2008/09 Annual Compliance Statements
An overview of the 2008/09 data indicates that the better discipline and rigour achieved in 2007/08 reporting has been maintained.
The detailed review of the data, including on site reviews is to be undertaken later in 2009.
Quantitative Results
These graphs provide aggregate industry data on the number and types of breaches identified by all Banks.Total breaches
It is the CCMC’s view that the increase in breaches identified reflects greater attention to breach monitoring and reporting by banks in the current year rather than any underlying increase in non compliance.
The more significant individual incidents of breach have been in the areas of provision of credit (guarantees, financial difficulty and debt collection), disclosures (interest rates, fees and charges, terms and conditions) and privacy.

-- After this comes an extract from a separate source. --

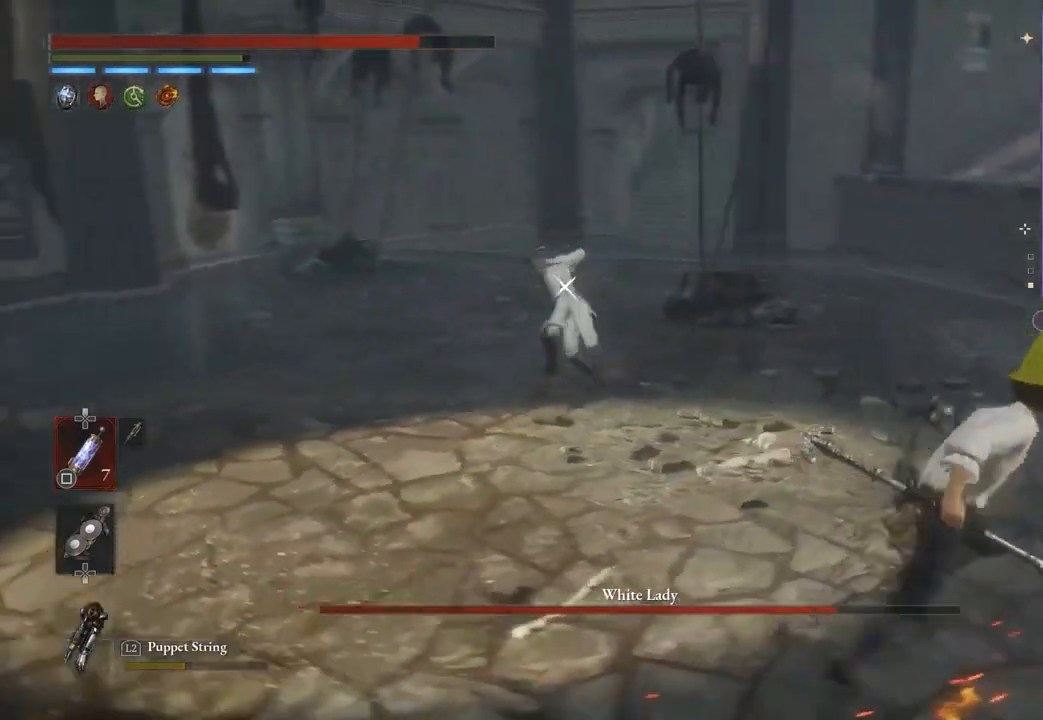
{"buttons": [], "left_stick": "center", "right_stick": "center", "events": [[500, "left_stick", "center"]]}
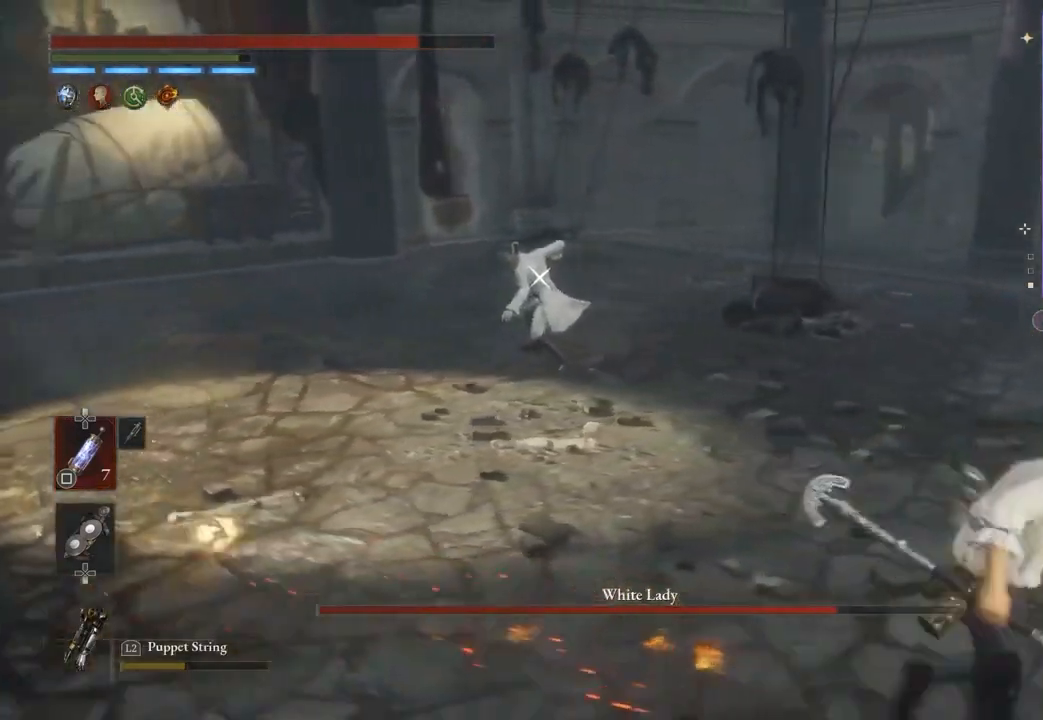
{"buttons": [], "left_stick": "right", "right_stick": "center", "events": [[200, "left_stick", "down-right"], [400, "left_stick", "right"]]}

Further comment on the individual significant breaches.
Privacy related breaches account for 50% of total breaches in 2008/09 (32% in 2007/08). These breaches are typically one off failures by bank staff to identify customers prior to the provision of customer information. The high number reflects a specific targeted monitoring emphasis undertaken by some banks. The CCMC has been advised that staff processing initiatives have been implemented to address the breaches. In four instances the breaches were reported as being significant in their impact.
Overview Comments
2007/08 Annual Compliance Statements
The following opinion was provided to subscriber banks in respect to information contained in the 2007/08 Annual Compliance Statements The completion of the 2007/08 compliance statements under the Committee’s revised reporting requirements and the associated introduction of an on site review programme, has for the first time provided the Committee with more reliable Code compliance performance data derived from banks’ internal compliance oversight and breach identification processes.Specifically, there is now a larger set of compliance performance data available to the Committee for analysis according to subscriber bank and by Code clause which supplements the existing data available from the Committee’s other sources (case work and theme reviews).
Overall, the Committee’s on site programme has concluded that banks generally have in place adequate processes to monitor compliance, detect and report compliance breaches and implement effective remedial actions. The introduction of the reporting of significant breaches to the Committee has improved the effectiveness of these processes and the Committee’s monitoring capability.
The Committee is pleased to note that there has been a general improvement in the integrity of the reporting of breach data in the 2007/08 Statements by subscriber banks as compared to previous years. Better discipline and rigour has been directed to Code breach monitoring, recording and oversight processes which have been important factors contributing to this improvement. It is expected that the 2007/08 improvements in reporting can be further progressed during 2008/09.
The Committee’s assessment of the 2007/08 reporting of breach incidents, together with its own data provided from case investigations and theme reviews, indicates an overall satisfactory level of subscriber bank compliance with the Code.
The Committee’s ability to form opinions on the degree of Code compliance generally, and within each subscribing bank, will improve as subsequent years’ compliance statements are lodged and analysed and as on site visits continue.
2008/09 Annual Compliance Statements An overview of the 2008/09 data indicates that the better discipline and rigour achieved in 2007/08 reporting has been maintained. The detailed review of the data, including on site reviews is to be undertaken later in 2009.